Tied to a specific event in the prospect's last 30 days: funding round, new exec hire, expansion announcement, layoffs, product launch. Step 1 names the event explicitly. Steps 2-5 connect your service to the implications of the event. Trigger sequences are the highest-converting type when the trigger genuinely creates need.

AI personalization layer

Use Clay or Apollo to enrich each contact, then pass into GPT-4 or Claude with this prompt structure to generate a 1-2 sentence opening line for Step 1.

Persona: [Title] at [Company] in [Industry]
Trigger event: [recent_news_or_signal]
Pain hypothesis: [specific_pain]

Write a 1-sentence opening line for a cold email that references the trigger event without sounding like spam. Avoid 'I noticed' and 'I came across.' Maximum 25 words.
Watch out

Never personalize past the first 1-2 sentences. AI-generated middle paragraphs read worse than a clean template. The opening sets relevance. the rest carries the offer.

Start with one sequence pattern, not all five. Run it for 21 days with at least 800 sends to get statistical signal. Track reply rate AND meeting-booked rate per reply. High replies with low meetings means the sequence is wasting AE time on bad-fit conversations. Layer AI personalization on the opening line only. The body and CTA stay human-written.

Real Step 1 (pain pattern) for a B2B SaaS client targeting RevOps leaders.

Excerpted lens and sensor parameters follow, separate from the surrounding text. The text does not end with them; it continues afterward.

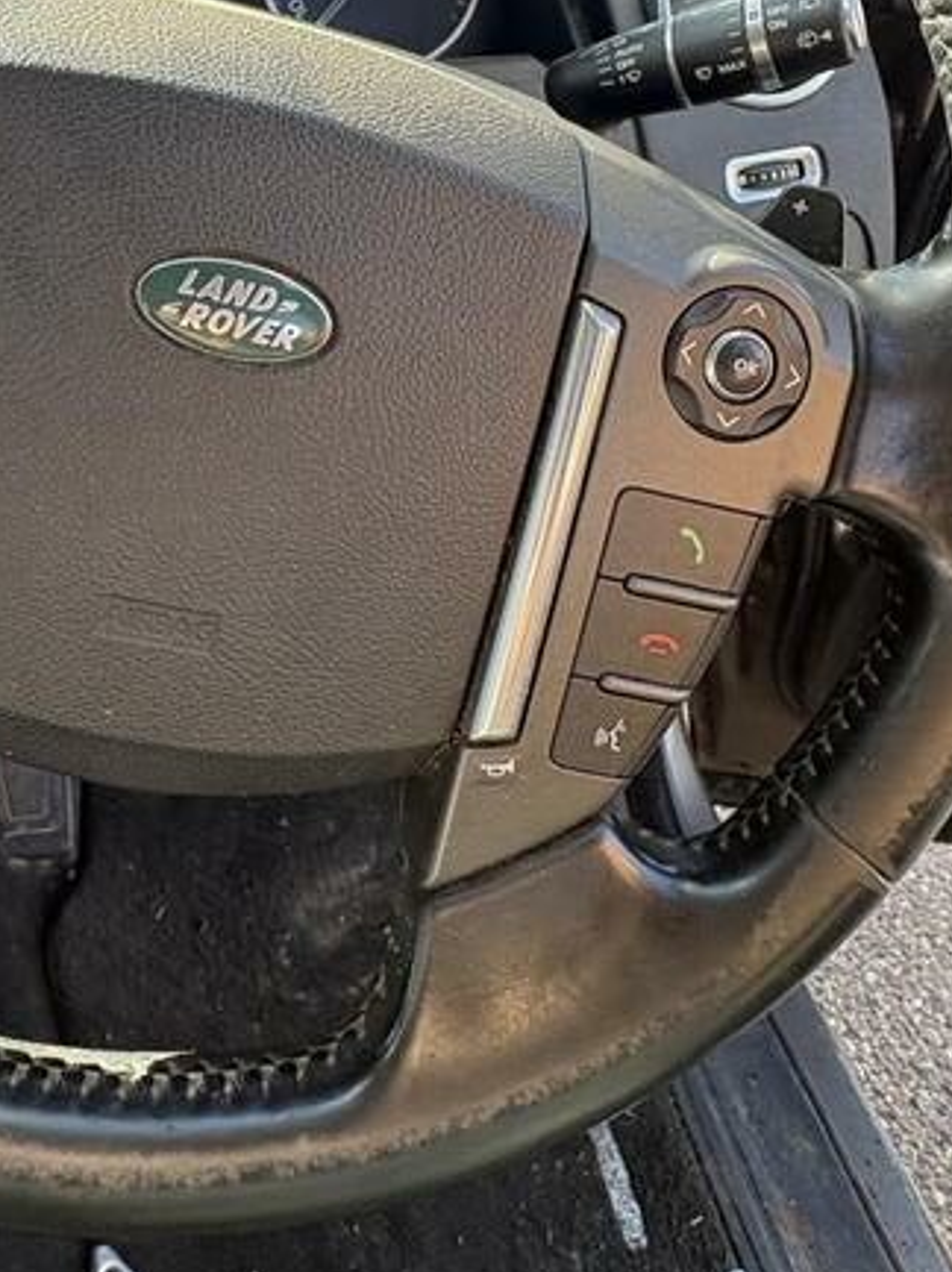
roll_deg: +2.4
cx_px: 294
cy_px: 259
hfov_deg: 47.1
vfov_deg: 57.2
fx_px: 1065
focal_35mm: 29
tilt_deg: -26.3
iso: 100
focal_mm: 2.22
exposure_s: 1/99
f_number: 2.2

Subject: quick question about your Salesforce → Marketo handoff

Hi {{firstName}},

Most RevOps leaders I talk to at {{industry}} companies your size hit the same wall: leads land in Marketo with broken UTMs, fire to Salesforce with the wrong owner, and the SDR loses 3 days on routing instead of working the queue.

We rebuilt that handoff for {{similar-company}} and went from 4-day average response to 90 minutes, MQL→SQL up 38%.

Worth a 15-min look at your routing logic?

.  {{senderName}}

FAQ

What reply rate is realistic in 2026?

5-8% on tight ICPs. Below 3%, the targeting or the message is off. Above 10% usually means the list is too small to scale or the offer is reactive (free audit, free template). Track meeting-booked rate too. replies without meetings are vanity.

Should I use AI to write the whole email?

No. AI-generated emails read formulaic at scale. Use AI for the opening line and the personalization variable. Keep the structure, offer, and call-to-action human-written. Xpand sees 30%+ drops in reply rate when teams let AI write the entire body.

How long should a cold email be?

Under 80 words for cold steps 1 and 2. Under 50 words for follow-ups. Anything longer requires the prospect to commit time to read, which they will not on the first touch. The breakup email (step 5) is the only one allowed to be longer.

What is the best time to send cold email?

Tuesday-Thursday, 9-11am in the prospect's local timezone. Avoid Mondays (inbox triage) and Fridays (low engagement). Test 6-8am locally if your ICP is in operations or engineering. they read inbox before standups.